Visual Studio 2022: There is no widely known way to make VS 2022 work with the extension that allows C# debugging in Godot 3.x. See godot-csharp-visualstudio#28

If you install Visual Studio 2022 and Visual Studio 2019 on the same machine, the Godot "External Editor" option will pick 2022. To make Godot open 2019 for you, you can replace the GodotSharp\Tools\GodotTools.OpenVisualStudio.exe file in your Godot installation with a new program that prefers 2019 rather than 2022. To do this, modify and recompile GodotTools.OpenVisualStudio. A user on Discord has done this successfully and made their copy available as an attachment. (As always, be careful with programs created by others online!)
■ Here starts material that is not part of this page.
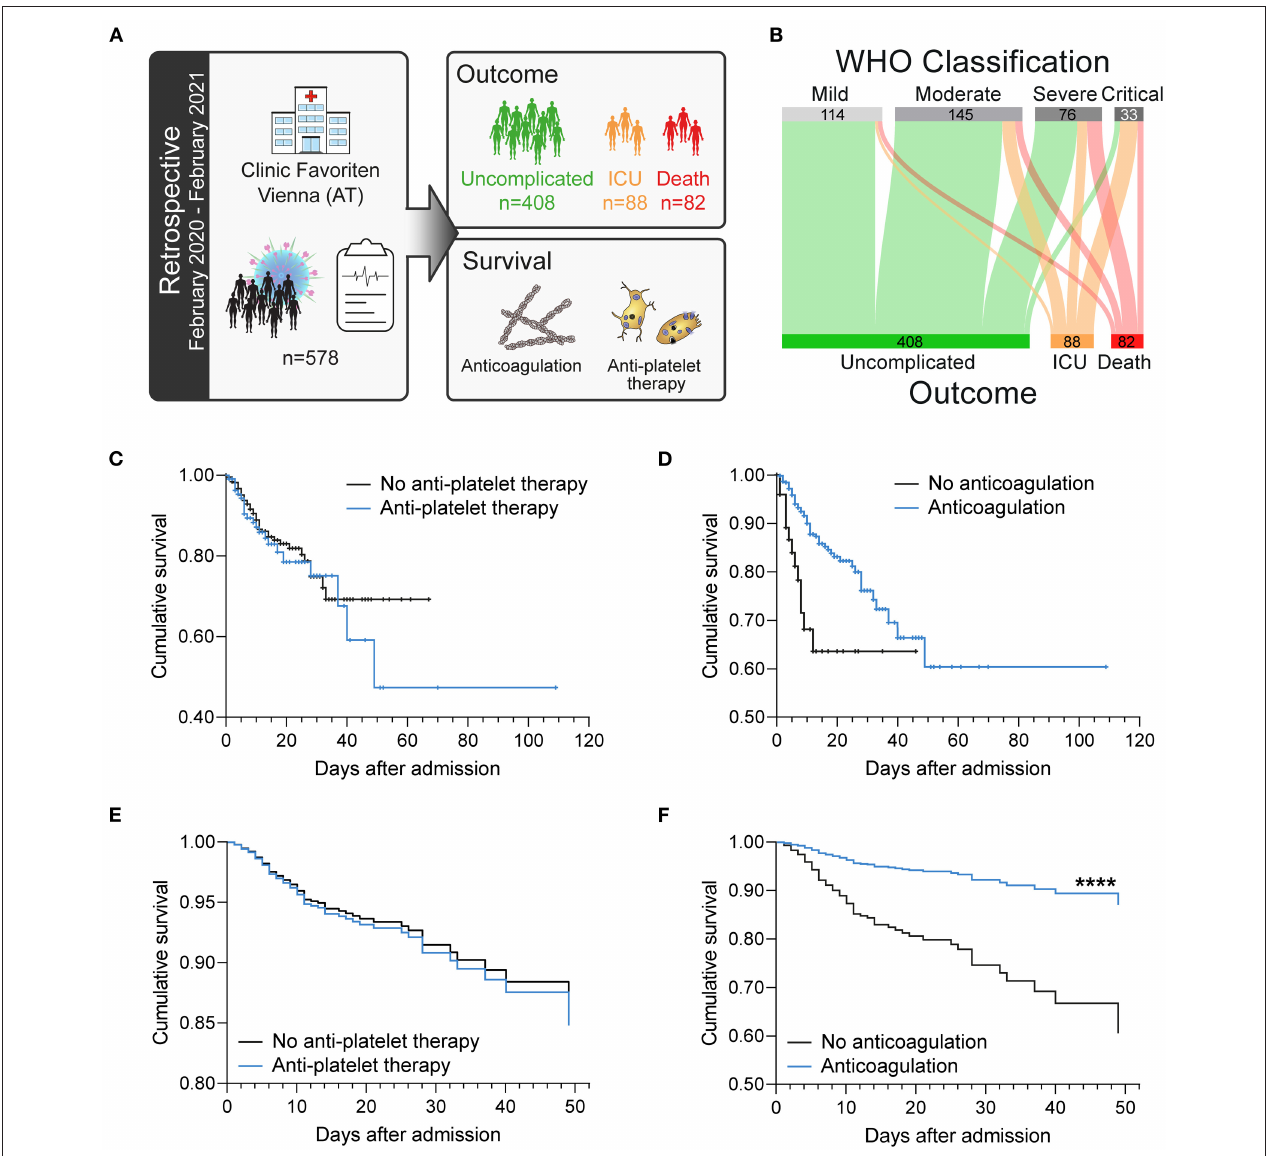
FIGURE 1 | Antiplatelet therapy does not affect the survival of patients with COVID-19 in a retrospective analysis after adjusting for age. (A) Retrospective study design: 578 consecutive patients with confirmed SARS-CoV-2 infection admitted to the primary COVID-19 hospital in Vienna, Austria were included in this longitudinal study and retrospectively analyzed. (B) Severity classification according to WHO guidelines is not stringent for fatal outcome. (C–F) Effect of (C,E) antiplatelet therapy (aspirin and/or P2Y 12 blockers) or (D,F) anticoagulation (LMWH and/or NOAC) on survival. (C,D) Kaplan–Meier curves. (E,F) Age-adjusted COX regression analysis. **** p < 0.0001. n = 578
Godot 4.x (4.0 beta or later)

In 4.x, Visual Studio 2019/2022 now works without any extension!

Godot 4.x changes to use .NET [Core] Runtime rather than Mono, so you can attach to a running Godot game with the VS debugger, or set up a launch profile with Godot.exe to start the game and start debugging when you run your project in VS. I expect to see instructions in the docs once 4.0 is released. For now, here's an example of how to set that up: https://www.reddit.com/r/GodotCSharp/comments/xgpqfh/oc_rundebug_godot4_c_projects_from_visual_studio/.

Note that as of writing, 4.x beta is not well documented, so you need to be careful to set it up properly. Ensure you have .NET SDK 6.0 installed from https://dot.net/dl, and it is in PATH. (To test it out, run dotnet --info in a fresh terminal/console window and look at the results. If you're on Windows, be careful that you install the x64 SDK, and the x64 SDK is the first one listed in PATH. You may need to rearrange your system's PATH if you have installed both x86 and x64 to make sure x64 comes first. If you don't know how to rearrange PATH, you can also install the x86 6.0 SDK.)